日米職場の働きやすさ対決7番勝負
シアトルにあるクリニックで働き始めてもう少しで2年になります。就職当初はどうなることやらと思いましたが、今となっては残業ゼロの生活に慣れ、日本社会で空気を読んでやっていけるのか不安なくらいです。
というわけで、日本で5年、アメリカで2年、どちらも薬剤部で正社員として働いてきた私の主観による働きやすさ対決を行いたいと思います。アメリカで働きたい人必見!
人員の充実
アメリカ!
アメリカはITやテクニシャン制度により効率化されているため、薬剤師の人数自体は処方箋数に対して少ないです。しかしほとんどの施設でFloaterと呼ばれる、いわゆる応援要員がいます。このFloaterたちは特定の店舗には所属せず、病欠が出たときや誰かのバケーションの間のカバー、棚卸などのため各店舗に派遣されます。どこの店舗でも対応できるようトレーニングを受ける必要がある上、当日の朝などに急なスケジュール変更があることも多いため、給与は通常の店舗勤務より高く設定されています。急な病欠が出ても、日本のように気合いで乗り切れなんてことにはなりません。
福利厚生
日本!
有給のとりやすさ
アメリカの医療業界特有らしいのですが、有給申請は半年前にしなければいけないため、だいぶ前もっての計画が必要です。ただきちんと手順を踏めば、一年目であろうと2週間などまとまった休みをとることも可能です。みんなきっちり申請してくるので、有給はほぼ毎年使い切っていると思います。理由を伝える必要もありません。取得のしやすさは圧倒的にアメリカ優位です。
産休・育休制度の充実
アメリカで産休育休は当然の権利として取得できますが、ほとんどの場合無給です。そのため3ヶ月程度ですぐに仕事に復帰する人がほとんどです。日本では会社によって取得しづらかったりするようですが、制度自体は日本の方が断然良いです。
各種手当
社宅や住宅手当、交通費はアメリカではまず出ません。バスのパスを格安で発行してくれるくらいです(これは便利)。日本では全額ではなくても住宅補助や交通費が補填される場合がほとんどかと思います。というわけで福利厚生全体では日本に軍配。
拘束時間
アメリカ!
アメリカは残業なし。退勤が7分以上遅れると残業時間にカウントされてしまい、多いとマネージャーから呼び出されます。どうしても理由があって残業が必要な際は、○○な理由で今日これが必要なのでXX分残って良いですか、とあらかじめ許可を得ます。サービス残業なんてもっての外。

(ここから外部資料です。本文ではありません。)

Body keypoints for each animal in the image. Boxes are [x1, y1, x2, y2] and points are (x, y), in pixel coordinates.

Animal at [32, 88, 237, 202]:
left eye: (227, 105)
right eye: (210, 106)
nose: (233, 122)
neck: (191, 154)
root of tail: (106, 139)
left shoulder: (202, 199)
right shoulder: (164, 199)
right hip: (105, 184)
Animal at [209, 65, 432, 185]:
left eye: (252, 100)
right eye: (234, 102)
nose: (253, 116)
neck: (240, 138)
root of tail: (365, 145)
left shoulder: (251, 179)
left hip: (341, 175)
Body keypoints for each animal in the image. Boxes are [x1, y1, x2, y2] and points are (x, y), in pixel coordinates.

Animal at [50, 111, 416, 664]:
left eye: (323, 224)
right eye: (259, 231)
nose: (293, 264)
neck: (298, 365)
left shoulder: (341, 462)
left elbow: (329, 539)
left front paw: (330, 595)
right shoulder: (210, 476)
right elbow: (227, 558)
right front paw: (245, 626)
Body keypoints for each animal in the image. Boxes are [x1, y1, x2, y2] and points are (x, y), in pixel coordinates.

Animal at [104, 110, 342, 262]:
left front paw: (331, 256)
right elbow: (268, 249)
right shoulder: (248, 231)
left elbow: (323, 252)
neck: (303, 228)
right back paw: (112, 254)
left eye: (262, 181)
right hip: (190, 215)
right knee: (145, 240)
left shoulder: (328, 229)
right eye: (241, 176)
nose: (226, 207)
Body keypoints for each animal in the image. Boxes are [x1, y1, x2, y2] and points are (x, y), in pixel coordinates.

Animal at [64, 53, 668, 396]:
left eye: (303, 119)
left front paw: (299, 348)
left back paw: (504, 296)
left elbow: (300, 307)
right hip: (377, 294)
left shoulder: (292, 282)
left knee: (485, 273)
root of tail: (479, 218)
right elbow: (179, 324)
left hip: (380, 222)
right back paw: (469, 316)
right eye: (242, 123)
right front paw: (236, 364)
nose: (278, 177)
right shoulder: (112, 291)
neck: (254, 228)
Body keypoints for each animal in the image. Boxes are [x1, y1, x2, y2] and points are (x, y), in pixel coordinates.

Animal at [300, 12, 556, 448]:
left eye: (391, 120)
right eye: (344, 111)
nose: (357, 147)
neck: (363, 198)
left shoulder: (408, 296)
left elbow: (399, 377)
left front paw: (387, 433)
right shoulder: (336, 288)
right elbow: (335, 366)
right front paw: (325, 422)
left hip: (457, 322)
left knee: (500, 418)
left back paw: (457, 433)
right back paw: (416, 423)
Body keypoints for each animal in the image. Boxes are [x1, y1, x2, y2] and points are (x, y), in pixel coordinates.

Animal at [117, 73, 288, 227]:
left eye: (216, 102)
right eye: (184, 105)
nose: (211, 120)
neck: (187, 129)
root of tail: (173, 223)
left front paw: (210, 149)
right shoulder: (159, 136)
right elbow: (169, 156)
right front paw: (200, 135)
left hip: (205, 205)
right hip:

時間になったらいくら忙しかろうと先輩がまだ働いていようと元気にあいさつをして帰ります。就業時間過ぎても平気で仕事を頼まれる日本とは大違いです。
給与
アメリカ!
日本では薬剤師、アメリカではテクニシャンなので一概に比較はできませんが、日本の病院薬剤師(薬剤師としては低め)のときに比べ、今のアメリカのテクニシャンの方が月数万マイナスです。病院時代の残業代、当直代を差し引いたらほぼ同額だと思います。薬剤師同士で比べると、アメリカの給与は約3倍です。物価の違いが多少あるとはいえ、これは圧倒的にアメリカ。
オリエンテーション・研修制度
日本!
アメリカに日本のような充実した研修制度はありません。アメリカでは新卒であろうと即戦力が求められます。入職時に1日オリエンテーションがあり、翌日から現地で説明を受けつつ実際に働き始めます。日本の中途採用と同じような形でしょうか。新卒採用・中途採用といった区切りはないため、同期との交流や結束感なども生まれません。ちょっと寂しい。
人間関係
引き分け!
これはもう、運ですよね。私は日米どちらも割と良い同僚に恵まれてきました。ただアメリカでも職場のイベントなどはあるのですが、ほぼ勤務時間内に行われるので休みの日に遊ぶような友達は作りづらいかもしれません。仲の良い同僚数人と仕事後飲みに行くくらいです。
言語・文化
日本!
日本語が通じるというのはやはり楽です。日本で英語が必要な機会はあるかもしれませんが、アメリカで日本語が必要とされる機会はまずありません。また、日本では日本語を話さない人でもほとんどが英語か中国語を話すことが多いですが、アメリカではスペイン語だったりフランス語だったりベトナム語だったりと必要言語の幅が広く、頻度も高いです。またアメリカは多国籍文化のため、サプリメントや食文化、人種間の代謝酵素の違いなど幅広く学ばなければいけません。
というわけで日米働きやすさ対決でした!結局、アメリカの職場で日本語が通じたら最強じゃないかと思ったんですが、そうするともう日系企業になって日本のスタイルになっちゃうんですよね、、難しいものです。少しでも職場選びの参考になれば幸いです!